Israeli observers take a different view. They say websites tied to Al Qaeda have claimed to have cells operating in both the West Bank and Gaza, says Professor Raphael Israeli, who studies Islamic fundamentalist movements at the Hebrew University of Jerusalem. Moreover, he says, Iran has been vocal in its assistance in helping to train militants.
“The Iranians have stated clearly that Lebanese Hizbullah advisers have infiltrated into the Gaza Strip as soon as the debacle in the Lebanese war was over, and they are teaching the Hamas to adopt the same tactics used against Israel because they see they were effective,” Mr. Israel says.
“Of course, Iran is not Al Qaeda, but we also know from separate and independent statements on the internet that they have their own cells not just in Gaza, but in the West Bank, in places such as Jenin and Nablus.”
He says that given the lack of security exercised by Palestinian President Mahmoud Abbas these groups can act more or less unhindered.
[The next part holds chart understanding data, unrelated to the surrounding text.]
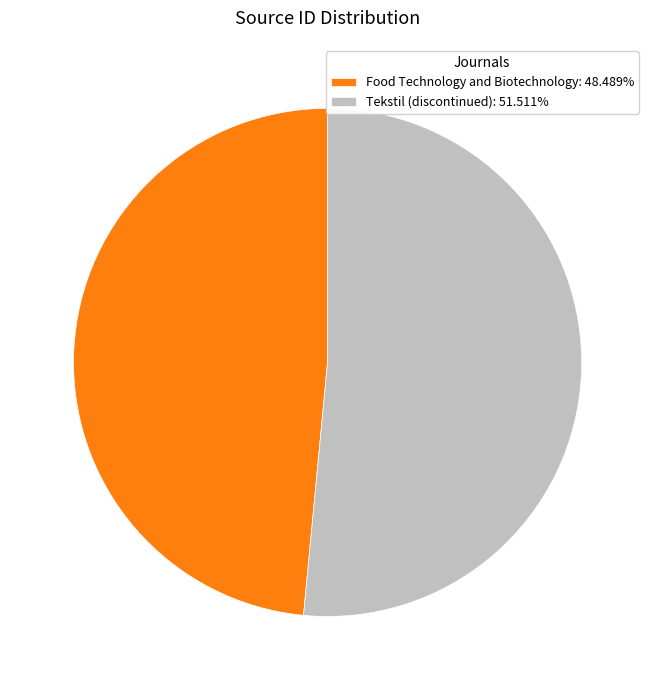

Which category accounts for the majority?

Tekstil (discontinued)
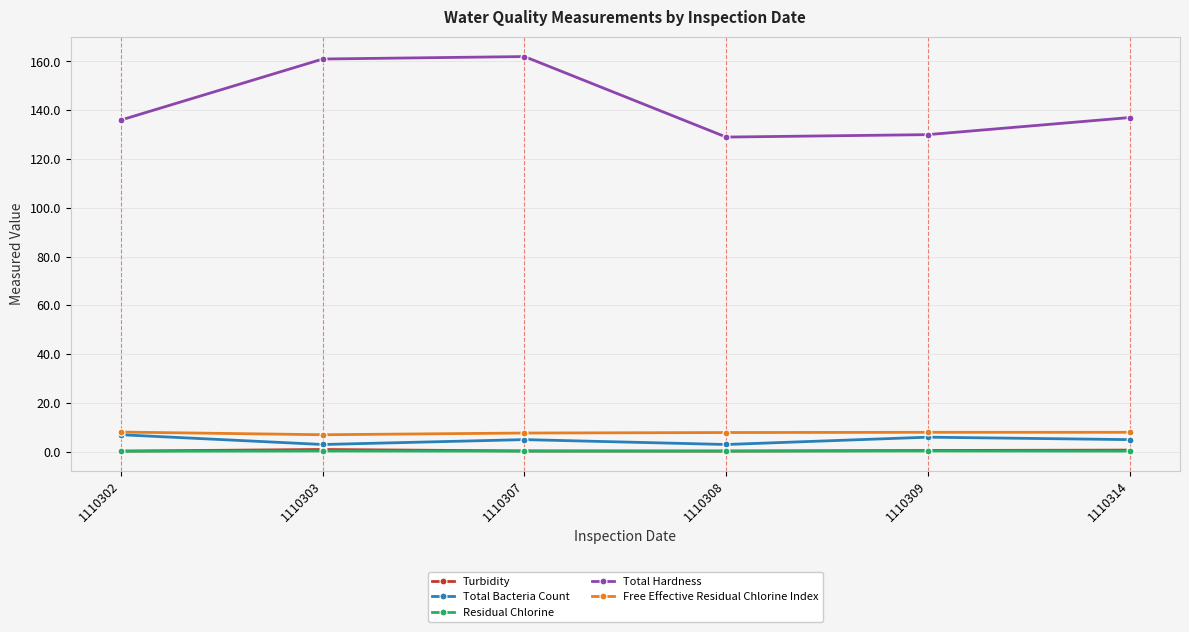

What is the maximum value for Free Effective Residual Chlorine Index?

8.1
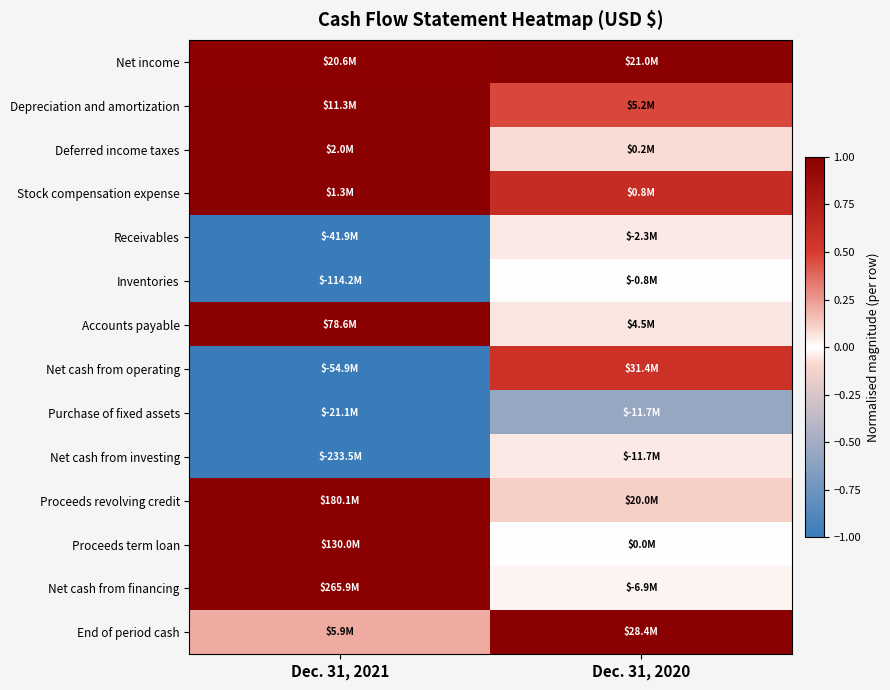

What is the spread (max minus min) of values at Dec. 31, 2021?

2.0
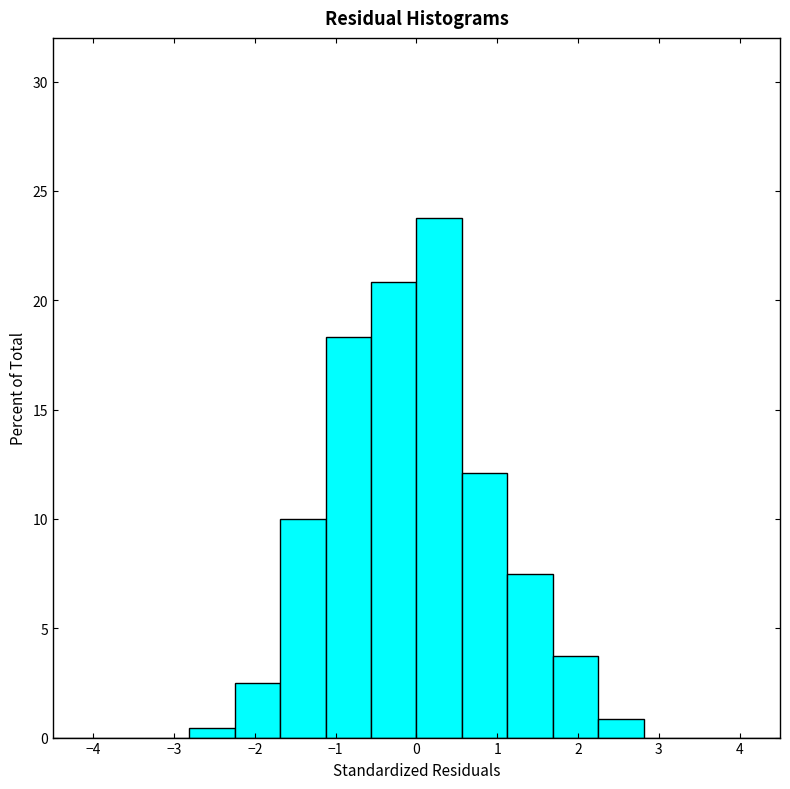

Reading left to right, transcribe this chart: for each bar, give the range it covers on the x-axis and its height. Neither the bar edges nor the heights are printed on the chart, so give them approximately, as read against the axes.

-4.5 to -3.9: 0
-3.9 to -3.4: 0
-3.4 to -2.8: 0
-2.8 to -2.2: under 0.5
-2.2 to -1.7: 2.5
-1.7 to -1.1: 10.0
-1.1 to -0.6: 18.5
-0.6 to 0.0: 21.0
0.0 to 0.6: 24.0
0.6 to 1.1: 12.0
1.1 to 1.7: 7.5
1.7 to 2.3: 4.0
2.3 to 2.8: 1.0
2.8 to 3.4: 0
3.4 to 3.9: 0
3.9 to 4.5: 0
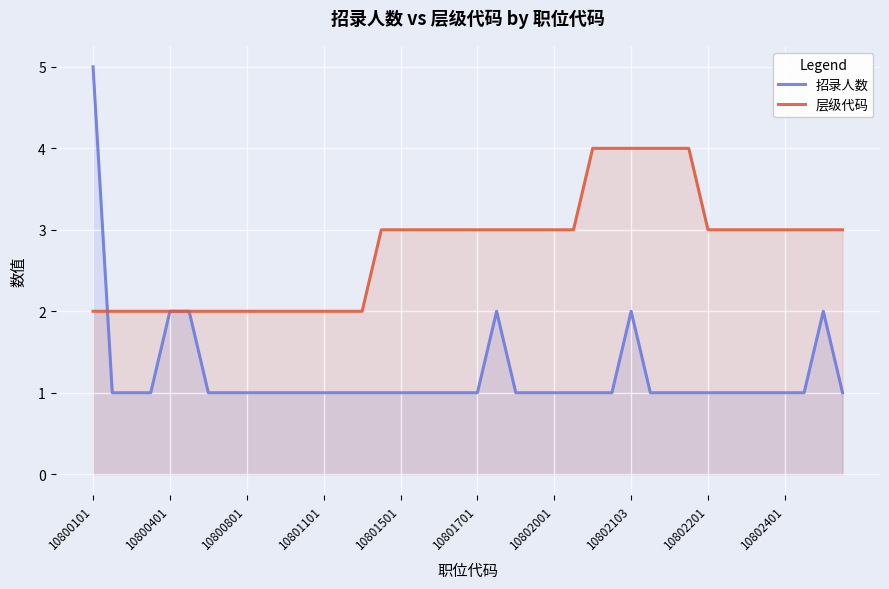

What position from the right is 11?

29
As an example, he links the kidnapping of an Israeli soldier by Hamas last June, with the kidnapping of Israeli soldiers by Lebanese Hizbullah only a few weeks later.
“The inevitable conclusion is that there was some coordination between these parties,” he says. “Whether Al Qaeda is a partner in the execution of [the kidnapping] is hardly relevant.”
What is more relevant, for Palestinians at least, is that Islamist ideology has come to play a role in the political pressures and worsening violence coursing through the Gaza Strip. In the past half year, more than 70 establishments seen as representing “infidel” culture have been attacked, including Internet cafes, video shops, an American school, and a Christian center that distributed Bibles. The list also includes pharmacies rumored to sell illicit drugs.
One of those targeted was the Internet cafe owned by Ala Alshawa. The 20-something entrepreneur woke up to an explosion several months ago. He decided to borrow $4,000 to repair his shop.
“The problem is we don’t know who is who and what they want. They use Islamic names, but they are very far from Islam and the real Islamic values,” says Mr. Alshawa.